## WORK TO BE COMPLETED
Pull every line from the records below that contains the string "aorta", and copy each of those lines in full.

───── DATASET EXCERPTS

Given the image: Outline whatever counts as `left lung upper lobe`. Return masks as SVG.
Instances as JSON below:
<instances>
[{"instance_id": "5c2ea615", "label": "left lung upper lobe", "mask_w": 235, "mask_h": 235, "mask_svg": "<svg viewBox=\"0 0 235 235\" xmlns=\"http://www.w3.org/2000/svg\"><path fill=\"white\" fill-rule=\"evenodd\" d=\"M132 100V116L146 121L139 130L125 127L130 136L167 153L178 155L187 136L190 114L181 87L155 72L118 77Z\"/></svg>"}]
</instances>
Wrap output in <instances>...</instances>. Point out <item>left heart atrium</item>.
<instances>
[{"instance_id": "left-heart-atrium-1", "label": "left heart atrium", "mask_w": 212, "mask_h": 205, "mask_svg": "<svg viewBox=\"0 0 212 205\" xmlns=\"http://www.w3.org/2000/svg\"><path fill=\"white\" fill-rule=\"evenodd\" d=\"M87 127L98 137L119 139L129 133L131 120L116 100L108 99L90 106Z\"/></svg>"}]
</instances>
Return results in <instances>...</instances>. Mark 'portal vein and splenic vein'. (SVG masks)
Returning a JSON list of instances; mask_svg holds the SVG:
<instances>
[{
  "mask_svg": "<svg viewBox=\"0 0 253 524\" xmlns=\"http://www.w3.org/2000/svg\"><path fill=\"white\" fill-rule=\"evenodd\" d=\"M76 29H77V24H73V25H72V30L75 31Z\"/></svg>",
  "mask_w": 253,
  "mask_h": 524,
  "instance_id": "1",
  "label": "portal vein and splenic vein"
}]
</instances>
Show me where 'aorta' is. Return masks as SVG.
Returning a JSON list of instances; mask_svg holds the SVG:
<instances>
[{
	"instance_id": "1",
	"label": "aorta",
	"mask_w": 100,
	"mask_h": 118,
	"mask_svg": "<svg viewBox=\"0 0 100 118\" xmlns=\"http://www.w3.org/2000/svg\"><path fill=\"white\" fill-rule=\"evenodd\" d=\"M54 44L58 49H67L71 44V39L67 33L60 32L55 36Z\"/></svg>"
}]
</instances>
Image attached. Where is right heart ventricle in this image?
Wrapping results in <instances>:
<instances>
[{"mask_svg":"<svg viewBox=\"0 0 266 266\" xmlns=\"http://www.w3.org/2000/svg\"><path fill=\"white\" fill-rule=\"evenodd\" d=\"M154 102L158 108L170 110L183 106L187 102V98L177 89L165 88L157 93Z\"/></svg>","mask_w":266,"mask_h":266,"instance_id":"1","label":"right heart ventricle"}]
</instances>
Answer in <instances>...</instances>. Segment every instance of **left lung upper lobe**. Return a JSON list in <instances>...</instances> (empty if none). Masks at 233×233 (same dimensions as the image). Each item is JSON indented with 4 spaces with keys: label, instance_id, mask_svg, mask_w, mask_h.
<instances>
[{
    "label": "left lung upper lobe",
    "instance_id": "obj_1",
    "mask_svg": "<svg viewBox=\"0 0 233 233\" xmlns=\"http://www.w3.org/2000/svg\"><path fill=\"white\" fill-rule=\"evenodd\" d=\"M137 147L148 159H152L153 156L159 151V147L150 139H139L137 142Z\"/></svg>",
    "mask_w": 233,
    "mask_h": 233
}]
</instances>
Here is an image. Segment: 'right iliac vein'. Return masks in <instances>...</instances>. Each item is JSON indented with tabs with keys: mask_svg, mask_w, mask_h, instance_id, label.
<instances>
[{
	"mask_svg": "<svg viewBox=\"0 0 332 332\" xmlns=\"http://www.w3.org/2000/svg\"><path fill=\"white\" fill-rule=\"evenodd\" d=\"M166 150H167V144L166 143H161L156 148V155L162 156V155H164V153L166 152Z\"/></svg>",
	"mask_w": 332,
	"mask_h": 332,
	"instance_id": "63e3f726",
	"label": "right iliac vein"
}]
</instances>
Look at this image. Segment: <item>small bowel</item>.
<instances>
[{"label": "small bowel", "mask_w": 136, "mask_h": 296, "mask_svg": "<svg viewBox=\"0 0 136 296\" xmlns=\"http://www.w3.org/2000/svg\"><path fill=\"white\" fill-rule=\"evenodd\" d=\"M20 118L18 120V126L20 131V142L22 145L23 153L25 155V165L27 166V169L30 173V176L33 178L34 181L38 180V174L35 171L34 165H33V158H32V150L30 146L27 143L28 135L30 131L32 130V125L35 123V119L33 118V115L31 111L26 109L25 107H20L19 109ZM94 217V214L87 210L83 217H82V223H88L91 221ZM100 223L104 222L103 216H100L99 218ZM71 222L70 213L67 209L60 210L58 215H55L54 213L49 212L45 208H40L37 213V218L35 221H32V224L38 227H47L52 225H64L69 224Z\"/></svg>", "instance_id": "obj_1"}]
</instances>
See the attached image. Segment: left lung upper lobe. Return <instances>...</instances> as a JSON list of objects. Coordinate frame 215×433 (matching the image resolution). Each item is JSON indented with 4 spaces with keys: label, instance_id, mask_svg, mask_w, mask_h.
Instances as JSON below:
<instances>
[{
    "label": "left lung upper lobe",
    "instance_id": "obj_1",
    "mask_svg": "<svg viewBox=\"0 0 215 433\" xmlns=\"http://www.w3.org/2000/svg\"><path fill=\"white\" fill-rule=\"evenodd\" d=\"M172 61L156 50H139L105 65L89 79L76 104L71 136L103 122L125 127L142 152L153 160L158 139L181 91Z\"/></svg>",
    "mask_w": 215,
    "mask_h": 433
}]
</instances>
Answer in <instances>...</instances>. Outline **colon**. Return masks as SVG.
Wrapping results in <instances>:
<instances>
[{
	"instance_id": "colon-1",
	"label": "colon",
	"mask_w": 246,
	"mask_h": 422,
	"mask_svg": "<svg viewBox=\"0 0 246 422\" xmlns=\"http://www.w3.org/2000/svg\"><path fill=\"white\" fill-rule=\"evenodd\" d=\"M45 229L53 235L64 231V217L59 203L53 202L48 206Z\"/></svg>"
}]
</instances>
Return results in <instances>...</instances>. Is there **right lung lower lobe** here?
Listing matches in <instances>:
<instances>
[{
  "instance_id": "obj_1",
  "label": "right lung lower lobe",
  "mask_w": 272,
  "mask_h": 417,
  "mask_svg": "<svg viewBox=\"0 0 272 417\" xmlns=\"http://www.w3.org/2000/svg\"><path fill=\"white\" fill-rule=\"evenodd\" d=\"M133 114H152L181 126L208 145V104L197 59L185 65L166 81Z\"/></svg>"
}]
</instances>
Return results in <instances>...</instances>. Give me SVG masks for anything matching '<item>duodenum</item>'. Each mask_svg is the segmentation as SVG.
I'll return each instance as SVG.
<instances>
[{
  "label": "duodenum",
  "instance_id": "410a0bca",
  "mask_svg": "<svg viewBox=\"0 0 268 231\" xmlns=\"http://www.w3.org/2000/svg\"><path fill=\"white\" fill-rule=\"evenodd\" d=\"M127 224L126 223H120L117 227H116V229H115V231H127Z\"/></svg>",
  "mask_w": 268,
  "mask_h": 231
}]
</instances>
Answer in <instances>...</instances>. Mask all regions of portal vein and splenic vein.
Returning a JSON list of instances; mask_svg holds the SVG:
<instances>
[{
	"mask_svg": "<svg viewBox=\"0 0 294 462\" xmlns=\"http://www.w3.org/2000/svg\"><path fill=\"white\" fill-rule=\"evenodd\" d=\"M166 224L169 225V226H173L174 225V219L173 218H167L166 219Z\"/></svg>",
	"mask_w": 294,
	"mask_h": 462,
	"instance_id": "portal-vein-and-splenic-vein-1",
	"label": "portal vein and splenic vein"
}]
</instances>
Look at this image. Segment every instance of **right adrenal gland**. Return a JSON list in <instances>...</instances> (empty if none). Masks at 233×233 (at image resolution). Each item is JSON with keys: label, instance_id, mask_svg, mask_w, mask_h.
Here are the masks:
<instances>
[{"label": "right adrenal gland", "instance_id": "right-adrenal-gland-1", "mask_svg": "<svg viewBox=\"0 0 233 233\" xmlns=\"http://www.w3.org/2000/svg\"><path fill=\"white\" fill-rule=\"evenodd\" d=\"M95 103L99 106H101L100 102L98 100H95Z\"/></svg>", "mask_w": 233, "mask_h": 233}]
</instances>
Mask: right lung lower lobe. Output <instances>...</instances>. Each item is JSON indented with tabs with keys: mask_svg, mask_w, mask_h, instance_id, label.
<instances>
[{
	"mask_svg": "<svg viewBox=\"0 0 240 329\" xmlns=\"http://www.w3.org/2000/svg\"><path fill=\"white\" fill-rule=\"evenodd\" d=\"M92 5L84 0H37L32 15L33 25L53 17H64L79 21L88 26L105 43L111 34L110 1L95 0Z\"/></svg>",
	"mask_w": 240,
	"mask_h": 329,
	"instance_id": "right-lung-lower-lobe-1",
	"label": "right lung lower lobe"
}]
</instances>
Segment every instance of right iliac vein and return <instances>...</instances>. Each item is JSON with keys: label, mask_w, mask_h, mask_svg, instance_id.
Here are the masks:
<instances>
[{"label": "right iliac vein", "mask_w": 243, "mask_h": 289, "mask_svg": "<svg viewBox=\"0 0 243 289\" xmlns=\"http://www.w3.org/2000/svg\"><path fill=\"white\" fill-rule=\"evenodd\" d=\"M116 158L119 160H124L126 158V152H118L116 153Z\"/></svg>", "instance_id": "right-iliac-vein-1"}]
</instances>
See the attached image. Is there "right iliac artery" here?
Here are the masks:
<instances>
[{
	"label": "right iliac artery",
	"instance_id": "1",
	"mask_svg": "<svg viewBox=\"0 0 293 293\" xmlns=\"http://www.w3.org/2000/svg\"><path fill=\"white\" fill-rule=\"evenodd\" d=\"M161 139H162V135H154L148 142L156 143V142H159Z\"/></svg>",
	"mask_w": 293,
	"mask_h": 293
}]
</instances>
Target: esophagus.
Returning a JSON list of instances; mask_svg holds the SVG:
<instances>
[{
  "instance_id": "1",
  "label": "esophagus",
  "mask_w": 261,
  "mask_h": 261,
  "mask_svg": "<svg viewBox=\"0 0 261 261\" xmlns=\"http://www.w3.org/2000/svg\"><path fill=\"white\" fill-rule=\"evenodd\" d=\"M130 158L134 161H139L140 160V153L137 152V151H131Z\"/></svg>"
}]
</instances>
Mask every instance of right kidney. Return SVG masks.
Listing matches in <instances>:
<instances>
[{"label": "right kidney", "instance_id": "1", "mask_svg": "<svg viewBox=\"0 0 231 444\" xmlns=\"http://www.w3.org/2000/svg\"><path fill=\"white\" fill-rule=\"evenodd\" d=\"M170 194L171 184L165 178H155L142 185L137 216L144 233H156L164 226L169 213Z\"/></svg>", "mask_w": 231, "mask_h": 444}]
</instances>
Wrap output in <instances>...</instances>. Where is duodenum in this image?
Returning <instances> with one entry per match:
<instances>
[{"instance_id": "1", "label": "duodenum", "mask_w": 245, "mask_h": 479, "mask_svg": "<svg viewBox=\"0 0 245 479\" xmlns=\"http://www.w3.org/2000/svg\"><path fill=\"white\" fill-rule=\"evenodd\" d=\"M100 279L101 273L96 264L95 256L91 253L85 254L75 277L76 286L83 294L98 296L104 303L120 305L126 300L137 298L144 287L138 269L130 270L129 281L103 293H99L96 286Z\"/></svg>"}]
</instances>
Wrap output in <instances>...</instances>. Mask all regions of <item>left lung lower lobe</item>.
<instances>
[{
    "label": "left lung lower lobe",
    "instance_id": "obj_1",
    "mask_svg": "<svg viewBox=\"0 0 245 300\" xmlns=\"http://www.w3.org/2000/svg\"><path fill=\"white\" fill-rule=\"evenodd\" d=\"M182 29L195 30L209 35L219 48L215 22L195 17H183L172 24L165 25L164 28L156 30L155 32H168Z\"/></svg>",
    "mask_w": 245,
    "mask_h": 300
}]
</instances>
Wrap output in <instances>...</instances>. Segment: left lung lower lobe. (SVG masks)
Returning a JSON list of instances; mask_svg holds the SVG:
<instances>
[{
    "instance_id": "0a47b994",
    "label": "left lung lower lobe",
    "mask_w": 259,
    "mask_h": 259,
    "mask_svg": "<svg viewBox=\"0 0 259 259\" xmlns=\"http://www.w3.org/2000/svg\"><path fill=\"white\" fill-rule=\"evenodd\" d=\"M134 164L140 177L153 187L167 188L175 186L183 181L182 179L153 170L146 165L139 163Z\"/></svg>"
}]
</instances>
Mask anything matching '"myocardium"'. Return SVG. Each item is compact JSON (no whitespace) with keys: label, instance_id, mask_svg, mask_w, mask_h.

──────────

## EXERCISE OUTPUT
Show me where 'aorta' is. Return masks as SVG.
	"label": "aorta",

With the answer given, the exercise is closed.